Centralità del lavoro o lavoro al centro?

scritto da il 31 Gennaio 2024

Si domanda al lavoro molto più che in passato. In particolare, gli si chiede di essere un luogo di realizzazione. Personale e di vita. Un mezzo per trovarsi e definirsi. Se necessario, reinventarsi. Si declina la propria vita sulla base della professione che si svolge e ci si aspetta che il proprio ambiente lavorativo sia accogliente nei confronti della propria soggettività. Come sottolineato dallo psicologo del lavoro Yves Clot nel suo libro “La funzione psicologica del lavoro”, il lavoro finisce oggi per essere meno al centro, ma paradossalmente più centrale.
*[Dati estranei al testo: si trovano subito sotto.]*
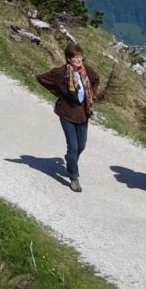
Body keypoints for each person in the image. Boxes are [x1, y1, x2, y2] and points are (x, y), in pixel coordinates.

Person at [36, 45, 102, 191]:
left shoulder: (87, 71)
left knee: (81, 146)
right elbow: (41, 78)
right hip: (67, 114)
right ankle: (74, 177)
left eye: (80, 56)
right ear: (68, 59)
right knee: (73, 147)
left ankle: (70, 161)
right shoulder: (61, 73)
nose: (78, 60)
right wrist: (60, 92)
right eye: (75, 57)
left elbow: (96, 79)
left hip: (84, 114)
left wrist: (92, 93)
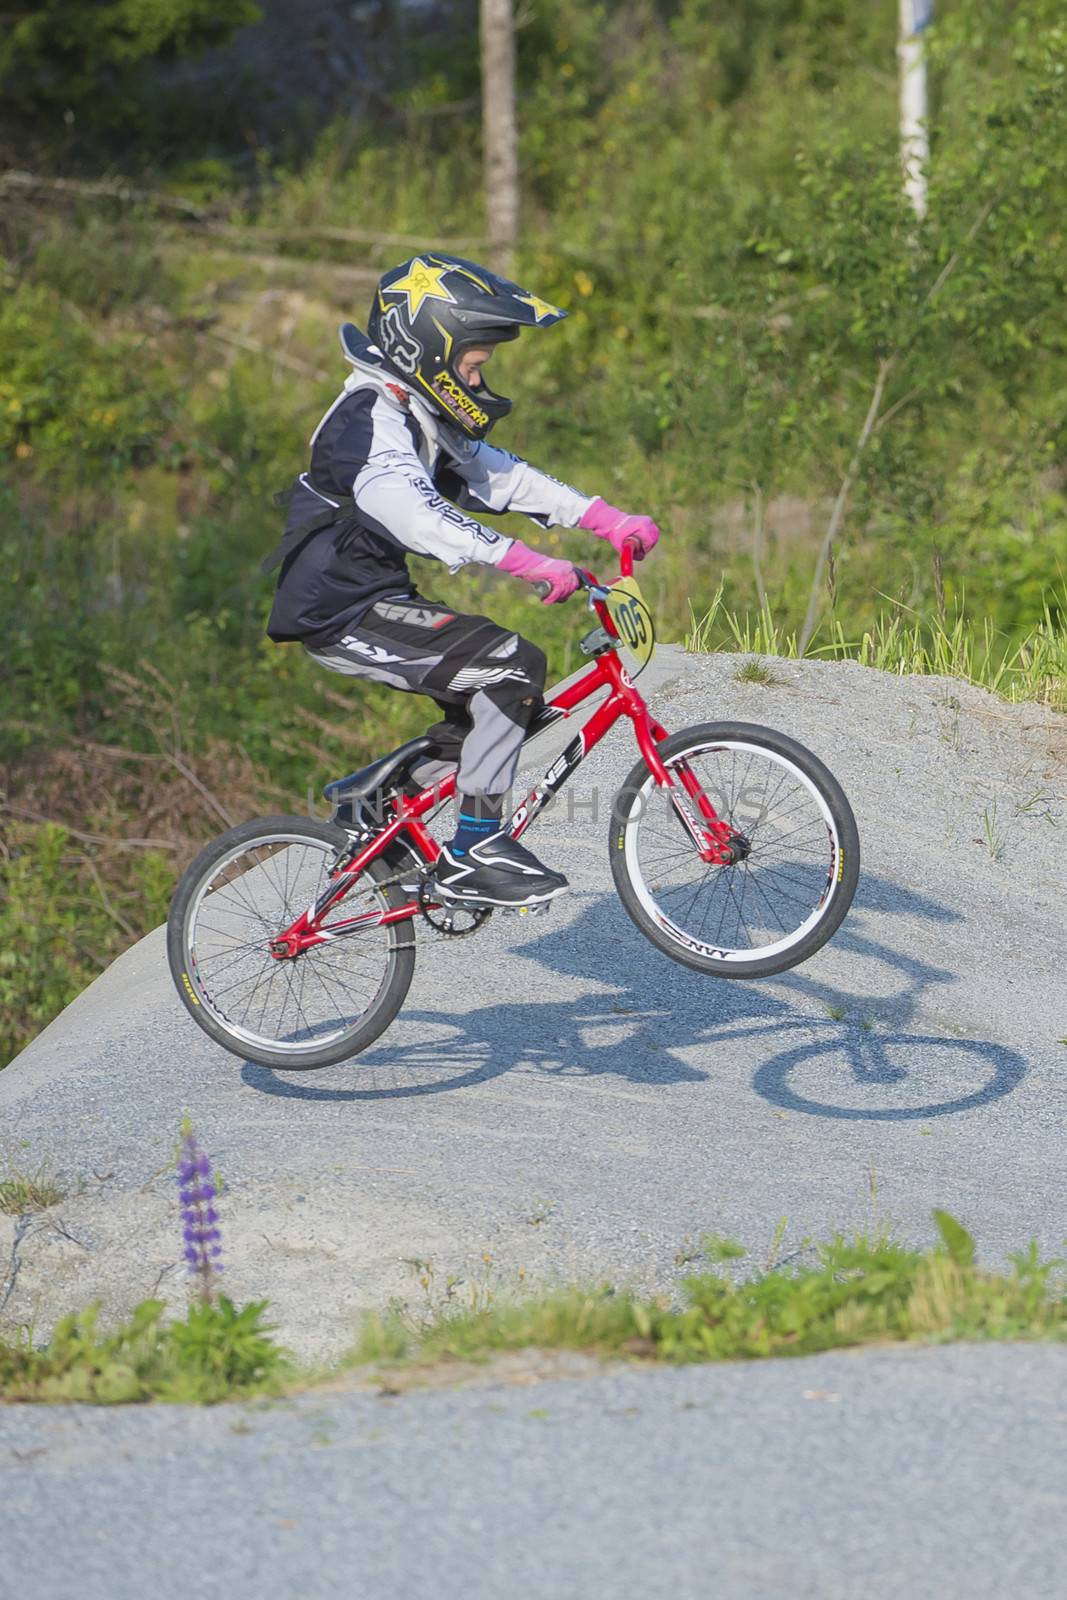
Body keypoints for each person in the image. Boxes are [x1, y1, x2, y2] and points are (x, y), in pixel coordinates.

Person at [265, 252, 659, 908]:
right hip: (337, 612)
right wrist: (526, 561)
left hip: (377, 598)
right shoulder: (369, 420)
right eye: (473, 361)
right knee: (508, 665)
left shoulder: (417, 411)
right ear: (427, 349)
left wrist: (603, 518)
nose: (479, 377)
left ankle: (376, 795)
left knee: (499, 705)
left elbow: (499, 476)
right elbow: (416, 517)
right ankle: (472, 850)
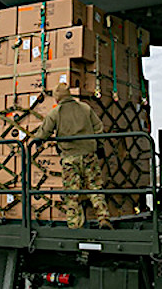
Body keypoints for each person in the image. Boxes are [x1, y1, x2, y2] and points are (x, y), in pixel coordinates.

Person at [33, 83, 113, 230]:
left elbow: (44, 131)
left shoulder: (56, 113)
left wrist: (37, 140)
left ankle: (76, 225)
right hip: (89, 154)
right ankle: (103, 218)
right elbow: (99, 127)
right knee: (95, 187)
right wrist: (100, 146)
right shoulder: (85, 108)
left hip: (70, 158)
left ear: (57, 98)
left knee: (72, 193)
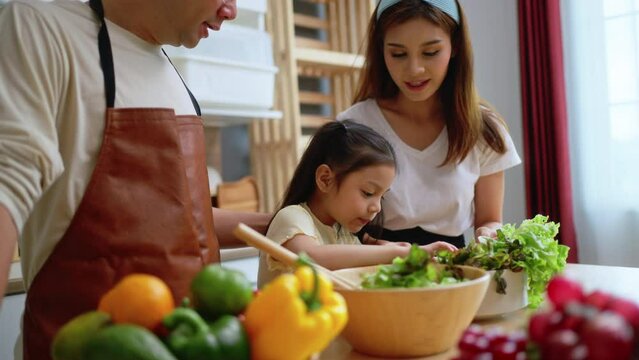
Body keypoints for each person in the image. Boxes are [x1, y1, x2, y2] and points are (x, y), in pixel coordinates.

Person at [0, 0, 270, 358]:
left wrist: (279, 222)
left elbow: (181, 222)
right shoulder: (42, 27)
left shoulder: (172, 71)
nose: (231, 11)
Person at [337, 0, 521, 248]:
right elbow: (333, 224)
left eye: (430, 52)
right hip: (372, 264)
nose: (414, 69)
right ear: (381, 50)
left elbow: (489, 220)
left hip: (453, 268)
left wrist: (490, 234)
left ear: (455, 46)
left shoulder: (483, 130)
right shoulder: (354, 125)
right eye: (398, 54)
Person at [257, 120, 457, 287]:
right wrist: (397, 252)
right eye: (368, 193)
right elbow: (312, 257)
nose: (376, 207)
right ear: (325, 179)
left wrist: (394, 253)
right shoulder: (293, 217)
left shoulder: (344, 234)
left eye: (382, 197)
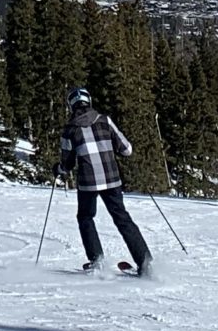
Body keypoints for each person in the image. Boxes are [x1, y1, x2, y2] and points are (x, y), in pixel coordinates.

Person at [59, 87, 151, 275]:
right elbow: (127, 149)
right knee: (122, 218)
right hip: (112, 180)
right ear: (89, 101)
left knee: (85, 217)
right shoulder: (105, 120)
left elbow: (66, 164)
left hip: (88, 182)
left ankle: (97, 260)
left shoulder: (69, 130)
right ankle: (145, 262)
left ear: (71, 106)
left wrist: (58, 169)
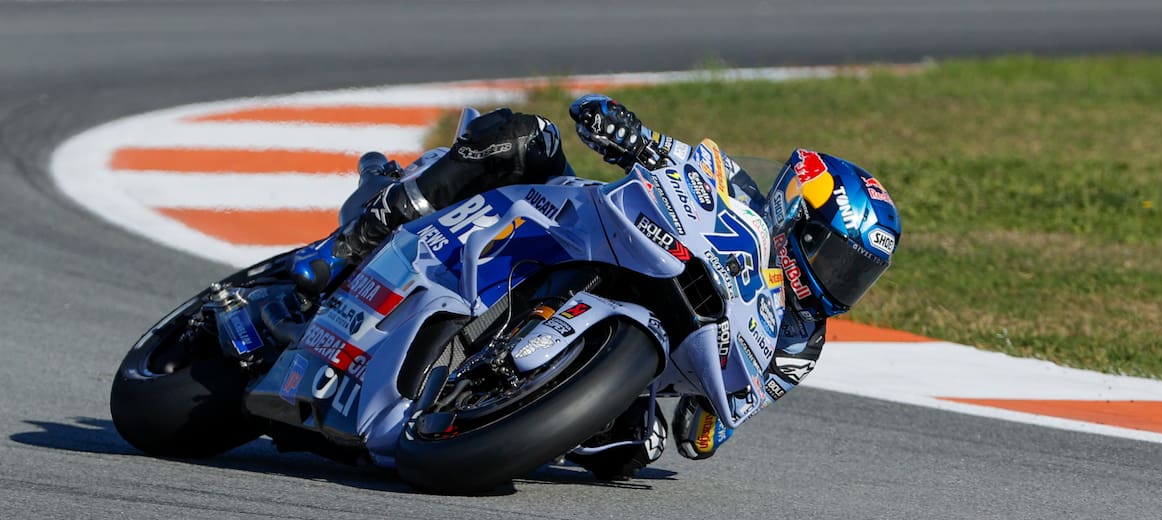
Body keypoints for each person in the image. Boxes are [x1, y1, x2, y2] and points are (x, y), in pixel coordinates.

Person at [291, 94, 901, 480]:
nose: (839, 281)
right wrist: (627, 133)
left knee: (634, 451)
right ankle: (343, 245)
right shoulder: (739, 189)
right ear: (798, 215)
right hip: (585, 230)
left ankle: (486, 407)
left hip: (644, 355)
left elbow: (716, 419)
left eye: (858, 274)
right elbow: (674, 156)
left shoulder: (801, 344)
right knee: (526, 135)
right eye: (836, 257)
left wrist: (707, 423)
Cosa significa?

Perché il lavoro è meno al centro

È ormai diffusa l’idea che il lavoro sia un di cui della propria vita. Una vita personale, familiare e sociale di cui la sfera professionale fa inevitabilmente parte, ma solo come uno spicchio dell’intera torta. Da qui, l’attenzione crescente all’equilibrio individuale, che sembra essere un terreno sempre meno incline ai compromessi.

In aggiunta a ciò, sta maturando l’idea che la persona non si caratterizzi solamente per la vita che conduce, ma anche per il suo mondo interno, fatto di vissuti psicologici e bisogni non più trascurabili.

Quando si è a lavoro non si mette in stop la propria vita o la propria emotività. Rispetto al passato, c’è molta più commistione tra dentro e fuori. I confini sono porosi. Al centro, c’è la persona.

… ma più centrale

Sebbene la vita extralavorativa stia sempre di più entrando a lavoro, de-centralizzando quest’ultimo, esso sta comunque accrescendo la sua centralità. Gli si chiede infatti di rendere la persona soggetto della propria storia, di conferirle il potere di fare ciò che desidera. Di avere spazio di manovra e occasioni nelle quali potersi esprimere.

Si cerca sì la realizzazione di sé fuori dalla vita professionale, ma si desidera che il lavoro sia un alleato fedele in questa ricerca. Come se debba essere un mezzo – o più facilmente “il” mezzo – per compiersi. Senza però essere il fine di questo percorso.
Non ci si realizza nel lavoro, dunque, ma si utilizza quest’ultimo per realizzarsi. Una differenza sottile, eppure sostanziale.

E quindi?

Prendere consapevolezza di questo equilibrio emergente consente di leggere alcune dinamiche che stanno mettendo in scacco le organizzazioni. Si pensi ad esempio alla difficoltà che molte aziende stanno avendo nell’attrarre persone, trattenerle e mantenerle ingaggiate e motivate.

Per riuscirci, è essenziale comprendere il peso e il ruolo che il lavoro ha rispetto alla vita nel suo complesso. È necessario distinguere tra chi ne riconosce la centralità e chi invece non lo ritiene centrale. Tra chi lavora per realizzarsi al di fuori del proprio ambito professionale e chi invece trova il senso in quest’ultimo.

Semplificando, è fondamentale capire in che modo le persone vogliono scrivere la propria storia. Solo così è possibile comprendere il ruolo che – come azienda – si gioca nella narrazione. Si può essere alleati, antagonisti oppure semplici comparse. Il fatto è che non si ha più la “penna” dalla parte del manico.